As we try to grow our apiary from year to year, winter losses are always a disappointing setback. Two years ago we decided to not just replace the hives lost over the winter, but to purchase an additional ten hives to help boost honey production. We have a friend in our bee club who has one hundred plus hives and winters them in warmer climates in order to make splits to sell in the spring.
We have always had good luck with the hives we have purchased from our friend. The nucs we purchase are four frame nucs, and our friend will actually let us pick out which ones we want to purchase if we meet him at his bee yard. I prefer to select the bees myself as I can choose the most robust hives and actually see the queen, brood, and eggs. However, returning his nuc boxes became an inconvenience, since he lives just about one hour away.
My wife had a very good idea to help with this issue, and I actually listened to her for once!
We do not care to use his nuc boxes to transport the newly purchased bees home, as we then have to return the boxes, which is another two hour round trip. To help with this dilemma, my wife suggested putting the four frames of bees from his nuc boxes along with five empty frames we bring from home, into a hive super where they will live in at our apiary.
I should listen to my wife more often as we tried her idea and it worked great!
Not only did we not have to return any nuc boxes, it was much gentler and easier on the bees once we arrived home. Instead of removing the four frames of bees and shaking the bees remaining in the nuc box into the hive super, we just placed the hive super we used as a nuc box onto the other hive super in our yard, since we use two hive supers per colony.
The process was actually very easy, using just about everything we already had to make a complete hive. All that is needed is a hive cover, a hive super box with five frames, an inner cover, and some screen and duct tape to cover the opening in the inner cover.
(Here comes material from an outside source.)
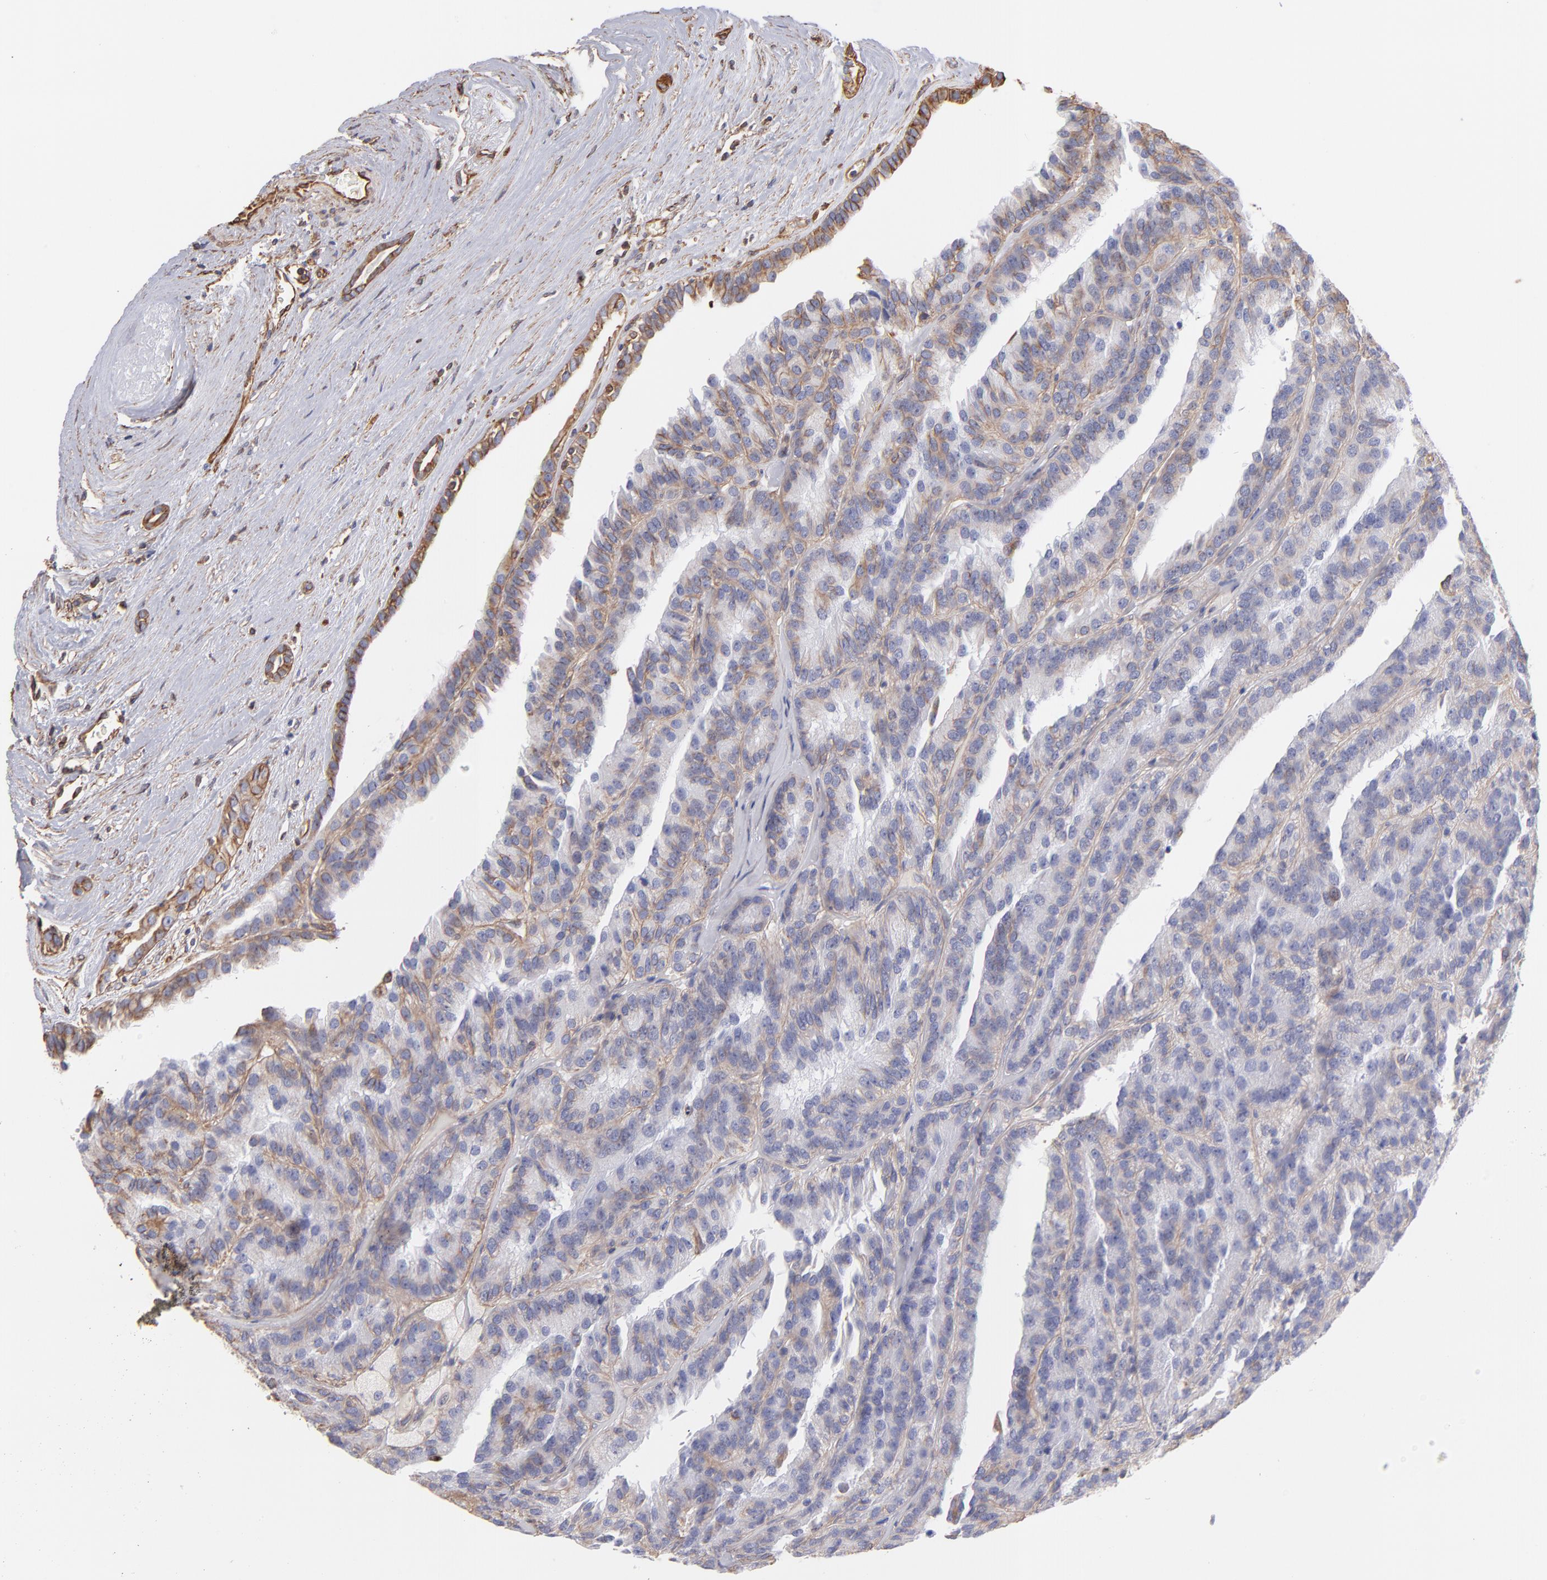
{"staining": {"intensity": "weak", "quantity": "<25%", "location": "cytoplasmic/membranous"}, "tissue": "renal cancer", "cell_type": "Tumor cells", "image_type": "cancer", "snomed": [{"axis": "morphology", "description": "Adenocarcinoma, NOS"}, {"axis": "topography", "description": "Kidney"}], "caption": "High magnification brightfield microscopy of renal cancer stained with DAB (brown) and counterstained with hematoxylin (blue): tumor cells show no significant staining.", "gene": "PLEC", "patient": {"sex": "male", "age": 46}}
Using some type of mesh, such as an old screen from a window, cover the center hole of the inner cover, allowing the bees air while they are in the hive box traveling to your apiary. If you cut a slot in your inner covers as I do, make sure the slot is turned upward. Using the duct tape, secure the screen to the inner cover, making sure you do not tape across the opening.
Turn the hive cover upside down and place the hive super with frames inside the cover. You are now ready to transfer the frames of bees from their original nuc box into your bee transport box. Once all the bees have been placed inside your super, securely fasten the inner cover to the hive box using 1″ screws for the bumpy ride home. It is helpful to have the screws started as you see in the above picture.
Upon reaching the destination in your bee yard, carefully lift and place the super with bees in it on top of a ready and waiting frame-filled super in your apiary. Remove the screws and tape from the inner cover and place the hive cover on top of the hive. Your bees are now ready for a happy and productive life at their new address!
We have found that using this method of transporting does not disturb the bees any more than transferring them from a nuc box. Plus, once you see the queen safely placed into the transport box, you can be sure she is in your hive at your apiary.
Hope this method of transporting bees saves you some time and aggravation.